Dig the fake hands on Palin, man. |
But Gilliam is still in the house. His animations complain about the show, and they throw in a great, classic bit of a mother trying to get her daughter to smile for the camera by ripping her apart. It's reminiscent of the "Sit up straight" photo session from earlier in the season, but with a great ending. A smiling girl wanders into the mise en scene. The mother rips the smiling head off and puts it on her daughter's neck. "Now there's an ending for you," the complaining animation says, before being squished by the giant foot. Finally, the "It's" Man runs off down the street, the Undertakers hot on his heels with the empty coffin still on their shoulders, firing guns, as the credits roll. A final "Intermission" card with a Cleese voice over gag, and they're out.
This show is all over the place, filled with silliness and random asides and bits. Even the performers seem aware as they mug to the camera. But they've earned an opportunity to blow off some steam. They've only revolutionized televised sketch comedy. Cut 'em some slack.

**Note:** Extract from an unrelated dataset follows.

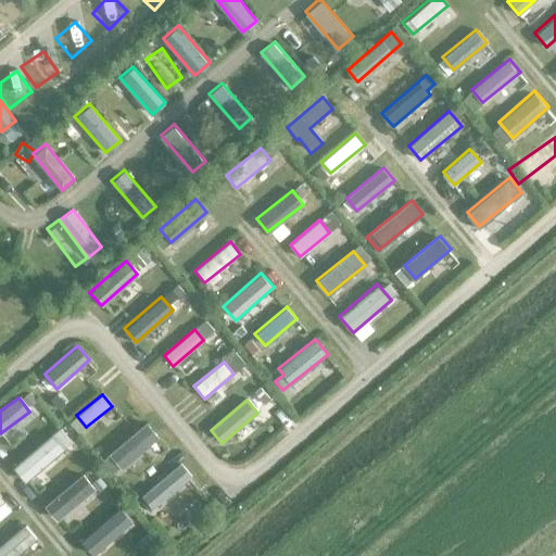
[(159,437),(146,421),(108,453),(121,468),(159,437)]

That's the first season. By now, the troupe knew that they had a hit on their hands, a critical success as well as a commercial one. They were already working on their first movie, "And Now For Something Completely Different" funded in part by Hugh Hefner, and probably thought they were on the precipice of becoming movie stars. They were almost right. And By now, Michael Palin got back on the stick with his diaries, so we have more first hand information as we head into the next season.
But first, let's look at that movie, take a closer look at Terry Jones, and find out what was going on in the world. We need a bit of a break to appreciate the enormity of Season 1. Something seriously funny has been accomplished, something which people still talk about. (Or is that just me?)